### What is needed
Your job is to print, exactly, the lines in the data below from the line with "(763, 353) = (352, 420): white" through the line with "(388, 366) = (380, 204): turquoise", both included, and to omit any picture.

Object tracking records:
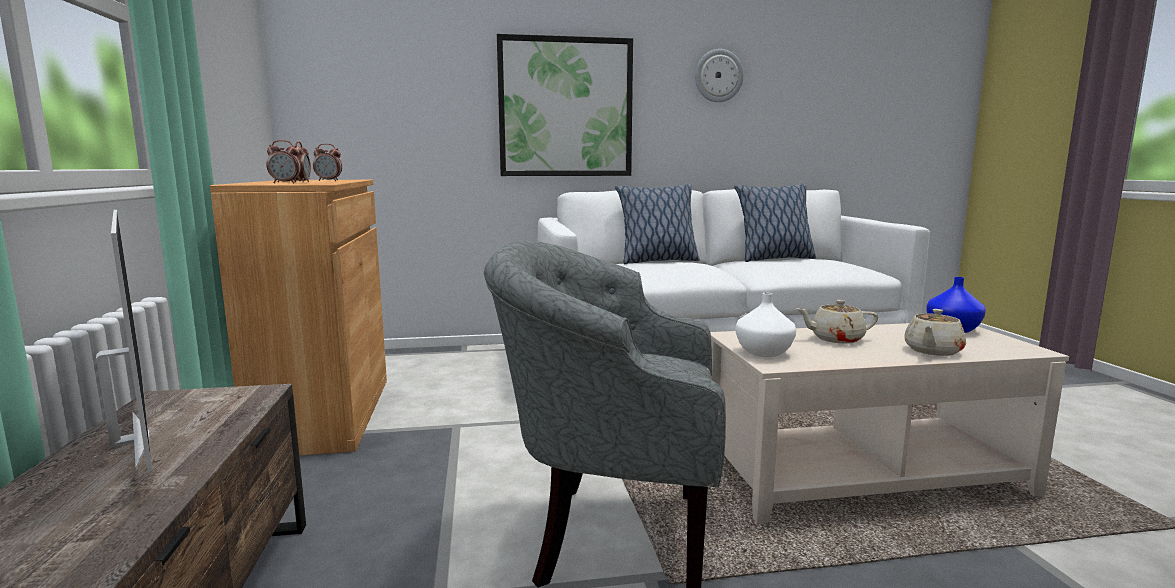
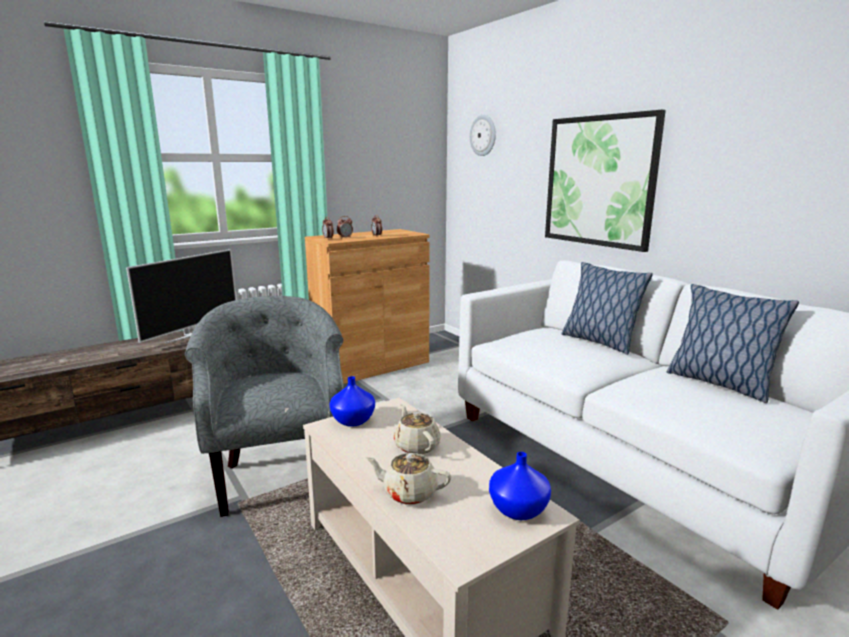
camera: 65 degrees right, 5 degrees up
(718, 76) = (766, 143): wall clock -> wall clock (483, 135)
(763, 353) = (352, 420): white vase -> blue vase

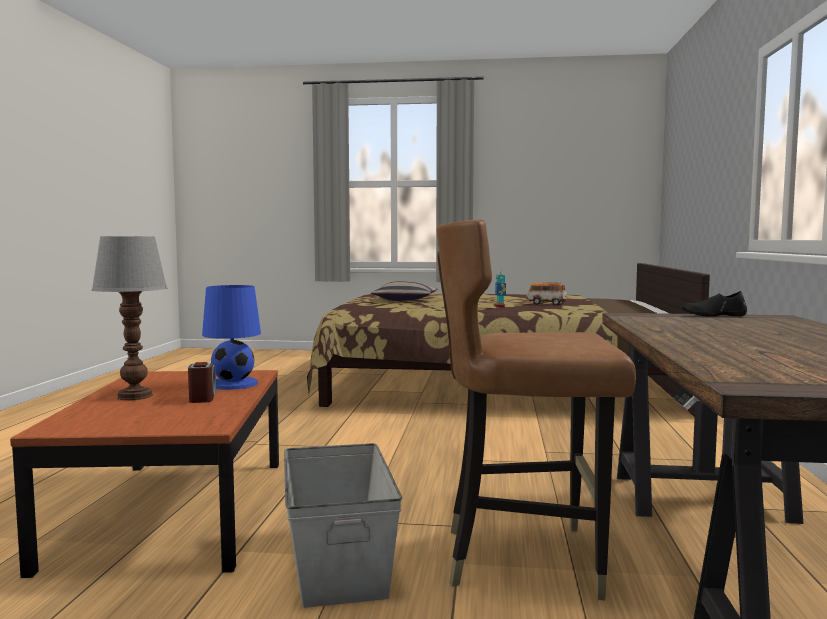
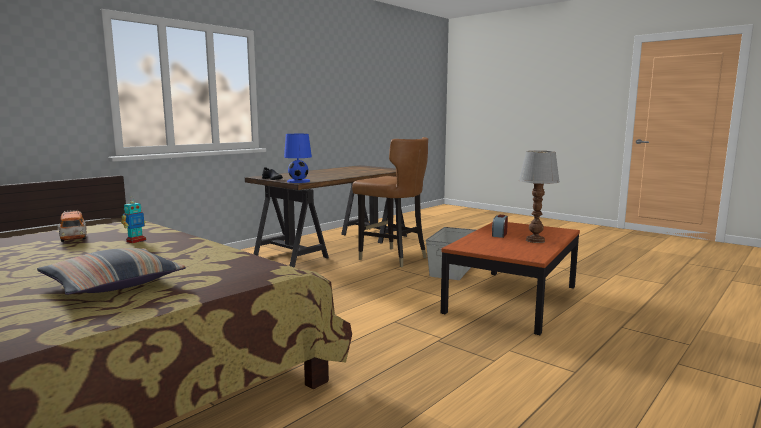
camera: 145 degrees left, 5 degrees up
(233, 384) = (478, 240): blue table lamp -> blue table lamp (298, 181)

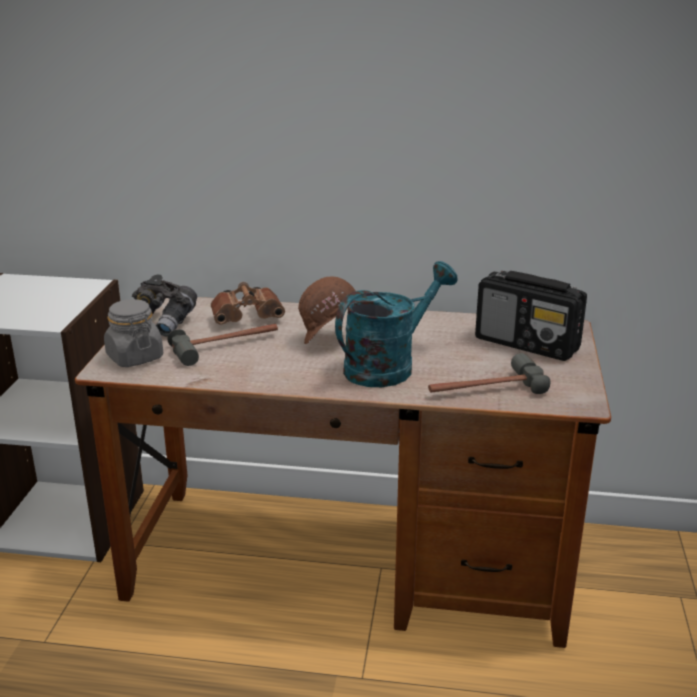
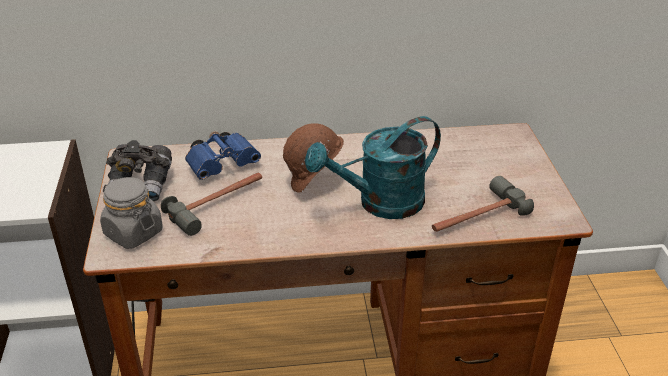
camera: 15 degrees left, 10 degrees up
(249, 318) = (224, 165): brown binoculars -> blue binoculars
(388, 366) = (380, 204): turquoise watering can -> turquoise watering can turned 150 degrees counterclockwise
(527, 344) = (489, 158): radio -> none

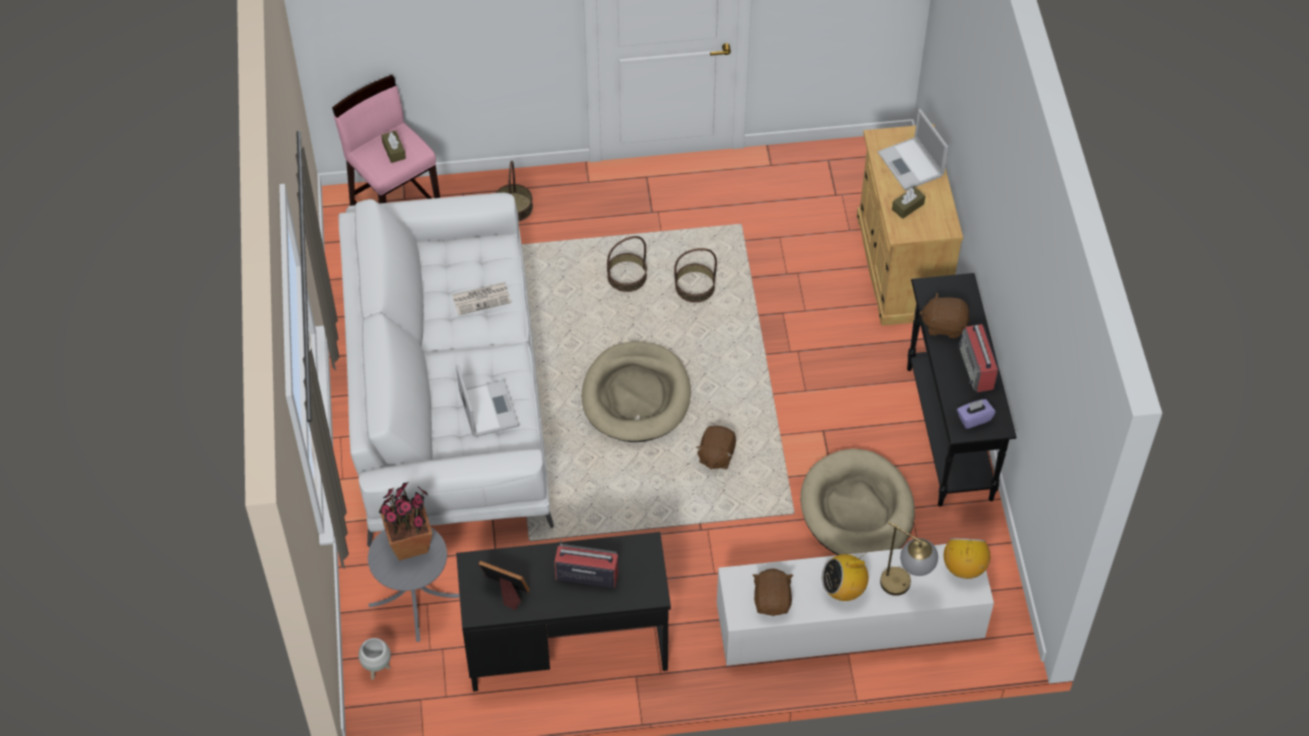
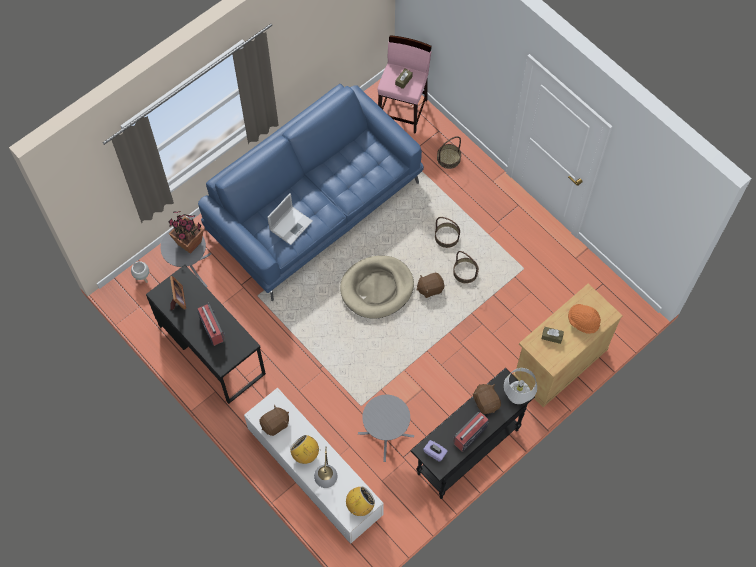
camera: 55 degrees right, 10 degrees up
(448, 393) = (314, 205): white sofa -> blue sofa
(482, 298) = (354, 179): newspaper -> none
(716, 455) = (368, 347): brown plush toy -> brown plush toy (430, 288)
(857, 509) = (385, 434): beige dog bed -> grey side table
(911, 165) = (583, 321): laptop -> orange hat
(960, 288) = (517, 396): none -> white table lamp

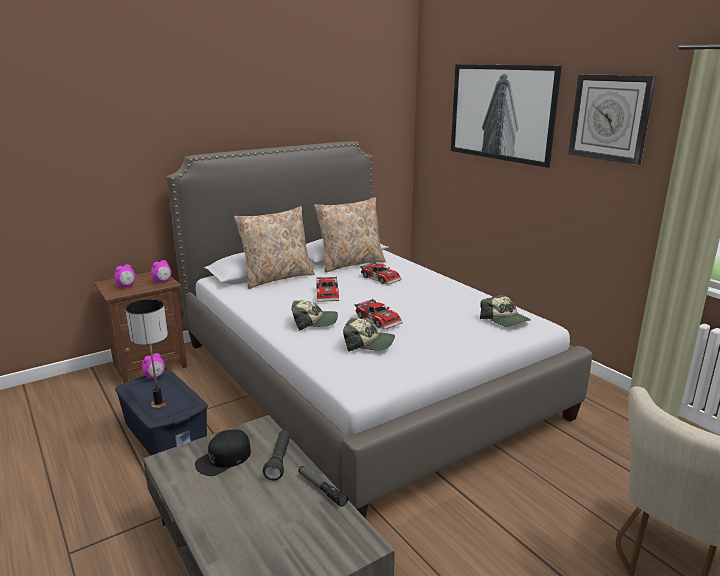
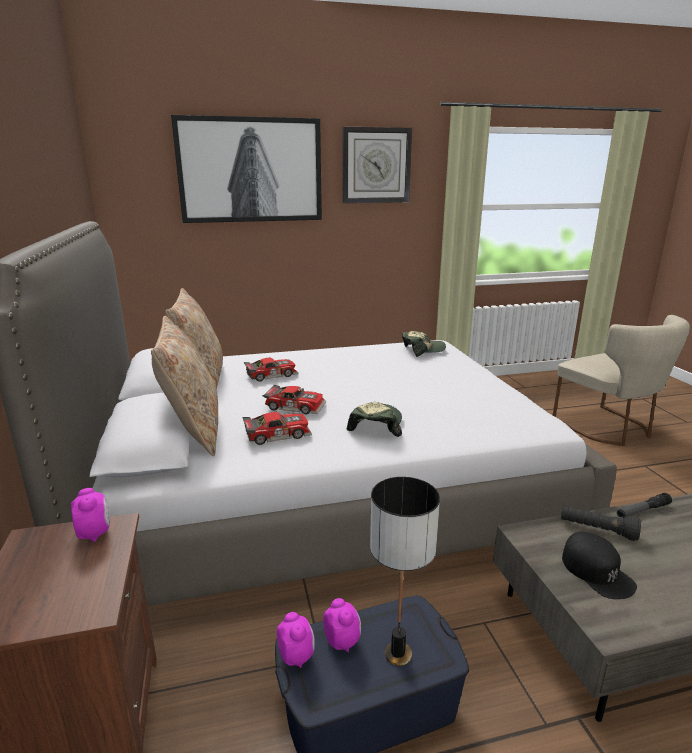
camera: 70 degrees left, 0 degrees up
(126, 286) = (59, 589): alarm clock -> alarm clock (342, 641)
(368, 343) = (455, 405): cap -> none
(379, 319) = (394, 392): toy car -> toy car (277, 433)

### Exercise solution
(763, 353) = (352, 420): white vase -> blue vase

camera: 145 degrees left, 5 degrees up
(233, 384) = (478, 240): blue table lamp -> blue table lamp (298, 181)

camera: 15 degrees left, 10 degrees up
(249, 318) = (224, 165): brown binoculars -> blue binoculars
(388, 366) = (380, 204): turquoise watering can -> turquoise watering can turned 150 degrees counterclockwise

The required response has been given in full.